● **INSTRUCTIONS TO FOLLOW**
Find the lines of data that contain the string "замовлення", then list them.

● **DATA FOR THIS TASK**
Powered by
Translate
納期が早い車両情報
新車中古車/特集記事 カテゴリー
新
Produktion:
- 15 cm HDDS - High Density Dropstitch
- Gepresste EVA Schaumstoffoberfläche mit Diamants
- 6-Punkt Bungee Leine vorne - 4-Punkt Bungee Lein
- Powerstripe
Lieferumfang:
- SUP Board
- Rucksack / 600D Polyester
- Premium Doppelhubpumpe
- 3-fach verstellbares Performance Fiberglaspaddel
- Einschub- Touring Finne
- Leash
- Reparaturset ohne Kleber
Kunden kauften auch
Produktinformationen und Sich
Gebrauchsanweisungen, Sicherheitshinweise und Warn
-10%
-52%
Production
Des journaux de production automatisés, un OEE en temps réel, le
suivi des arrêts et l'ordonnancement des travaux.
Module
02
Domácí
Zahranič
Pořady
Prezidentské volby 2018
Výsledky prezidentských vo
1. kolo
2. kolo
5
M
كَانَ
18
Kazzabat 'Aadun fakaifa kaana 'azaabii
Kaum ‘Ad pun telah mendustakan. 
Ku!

* * *

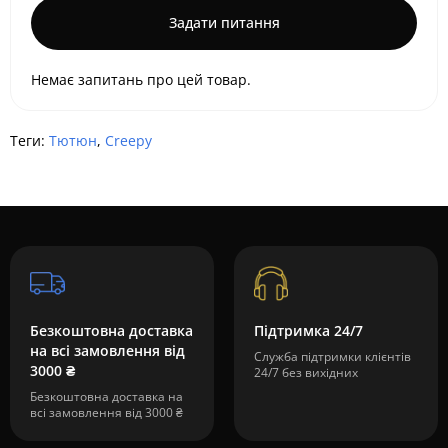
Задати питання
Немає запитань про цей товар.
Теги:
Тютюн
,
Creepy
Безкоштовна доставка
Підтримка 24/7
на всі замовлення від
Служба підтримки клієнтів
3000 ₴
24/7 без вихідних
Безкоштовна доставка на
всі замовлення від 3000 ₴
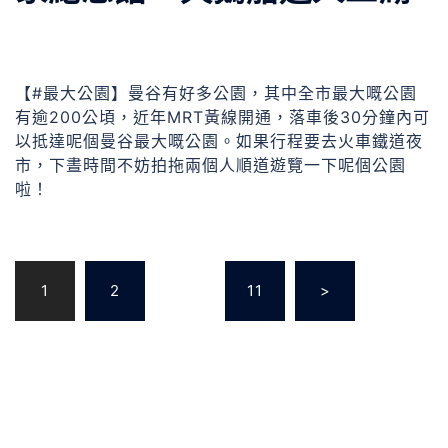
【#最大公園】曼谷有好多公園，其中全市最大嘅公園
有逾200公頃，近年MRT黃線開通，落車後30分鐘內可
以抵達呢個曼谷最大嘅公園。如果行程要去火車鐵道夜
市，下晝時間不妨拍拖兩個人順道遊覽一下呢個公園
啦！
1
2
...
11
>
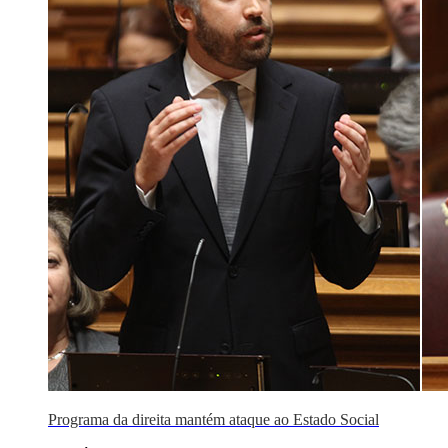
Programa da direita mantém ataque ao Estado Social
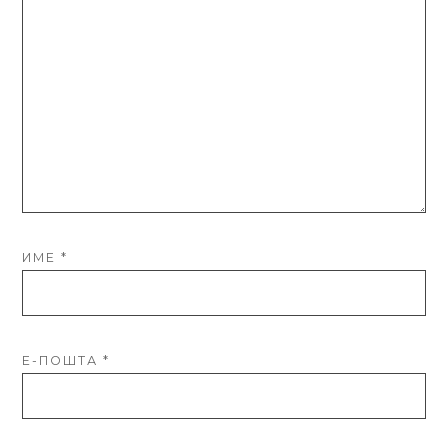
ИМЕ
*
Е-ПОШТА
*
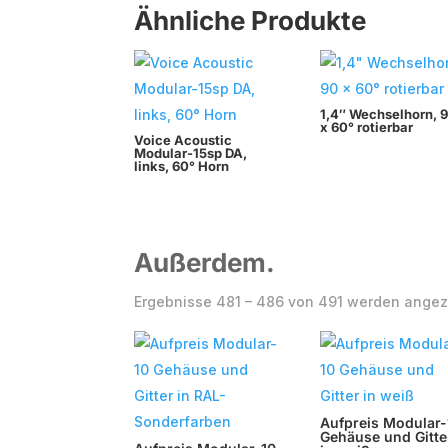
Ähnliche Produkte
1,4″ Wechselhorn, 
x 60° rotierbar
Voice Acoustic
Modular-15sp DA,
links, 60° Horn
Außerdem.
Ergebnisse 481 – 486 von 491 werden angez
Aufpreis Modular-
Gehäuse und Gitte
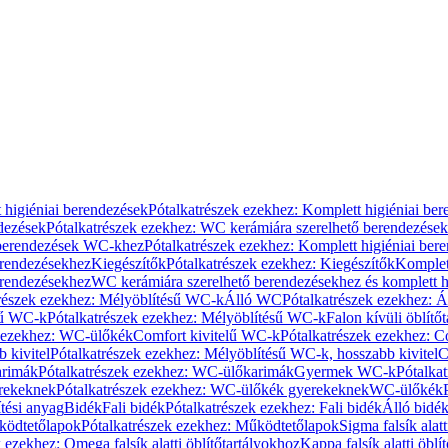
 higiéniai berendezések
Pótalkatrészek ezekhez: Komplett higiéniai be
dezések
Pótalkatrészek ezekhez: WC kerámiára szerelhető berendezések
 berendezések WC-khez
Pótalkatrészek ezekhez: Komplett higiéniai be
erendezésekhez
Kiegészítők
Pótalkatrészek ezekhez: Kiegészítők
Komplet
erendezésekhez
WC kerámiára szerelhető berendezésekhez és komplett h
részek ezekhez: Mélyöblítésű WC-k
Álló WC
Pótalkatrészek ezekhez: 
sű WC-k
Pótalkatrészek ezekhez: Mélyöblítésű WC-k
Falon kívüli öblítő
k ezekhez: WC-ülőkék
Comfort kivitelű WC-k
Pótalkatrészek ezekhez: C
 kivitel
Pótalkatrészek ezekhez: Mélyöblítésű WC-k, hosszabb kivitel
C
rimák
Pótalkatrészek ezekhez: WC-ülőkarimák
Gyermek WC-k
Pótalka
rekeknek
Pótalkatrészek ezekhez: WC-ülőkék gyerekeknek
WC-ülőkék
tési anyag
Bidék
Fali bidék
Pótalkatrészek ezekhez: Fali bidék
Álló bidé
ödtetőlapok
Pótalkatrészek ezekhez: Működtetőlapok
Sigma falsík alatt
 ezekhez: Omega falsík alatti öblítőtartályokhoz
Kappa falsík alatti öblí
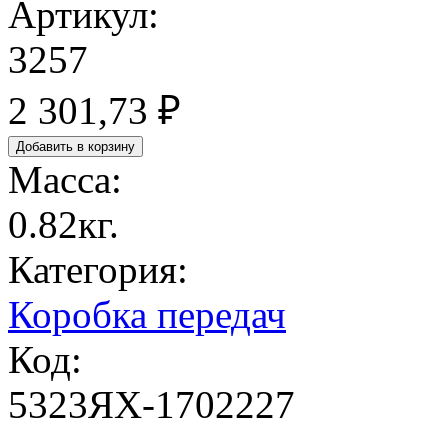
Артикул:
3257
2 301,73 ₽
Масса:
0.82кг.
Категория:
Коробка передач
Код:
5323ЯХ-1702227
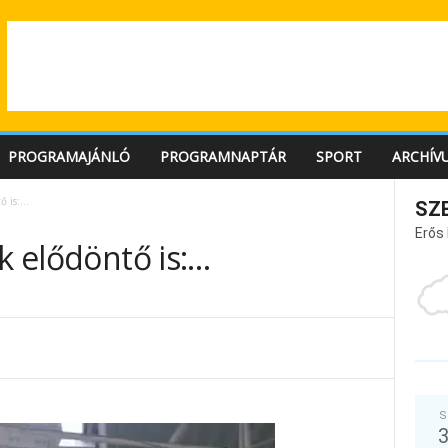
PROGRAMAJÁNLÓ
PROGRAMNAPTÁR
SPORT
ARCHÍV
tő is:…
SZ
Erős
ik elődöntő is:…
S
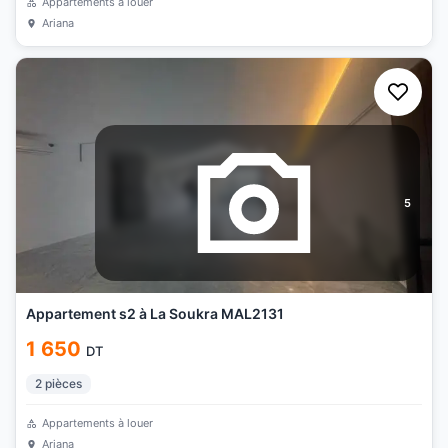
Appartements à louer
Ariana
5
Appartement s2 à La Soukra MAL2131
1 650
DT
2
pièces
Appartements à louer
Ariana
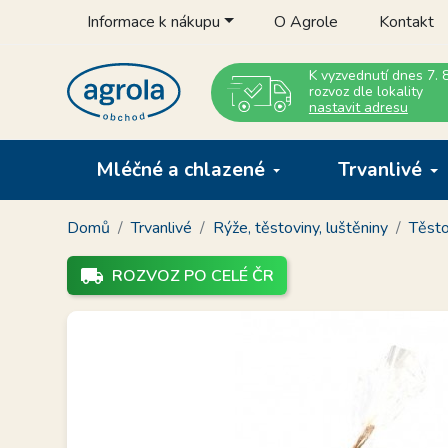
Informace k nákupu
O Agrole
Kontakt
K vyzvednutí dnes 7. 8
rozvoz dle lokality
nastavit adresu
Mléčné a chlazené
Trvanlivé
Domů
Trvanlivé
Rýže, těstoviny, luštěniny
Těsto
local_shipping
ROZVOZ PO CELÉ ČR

--

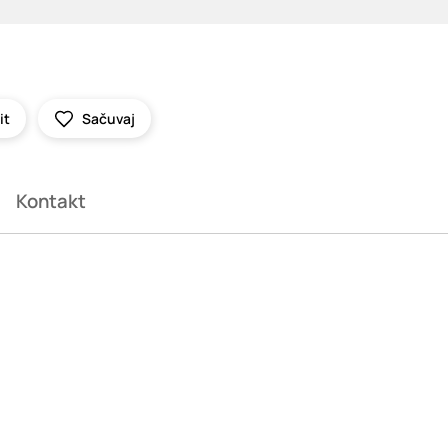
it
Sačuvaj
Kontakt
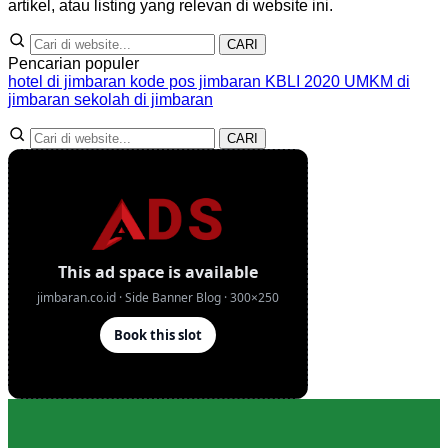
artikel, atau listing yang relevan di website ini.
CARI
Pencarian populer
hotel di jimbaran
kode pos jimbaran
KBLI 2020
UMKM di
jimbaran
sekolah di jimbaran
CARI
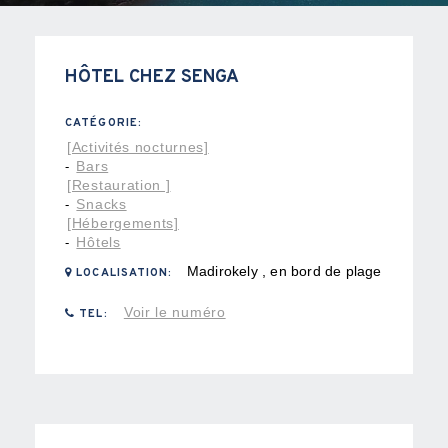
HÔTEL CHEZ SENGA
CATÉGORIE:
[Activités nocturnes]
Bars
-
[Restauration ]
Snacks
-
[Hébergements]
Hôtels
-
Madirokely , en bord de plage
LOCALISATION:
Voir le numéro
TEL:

● **TASK RESPONSE**
на всі замовлення від
всі замовлення від 3000 ₴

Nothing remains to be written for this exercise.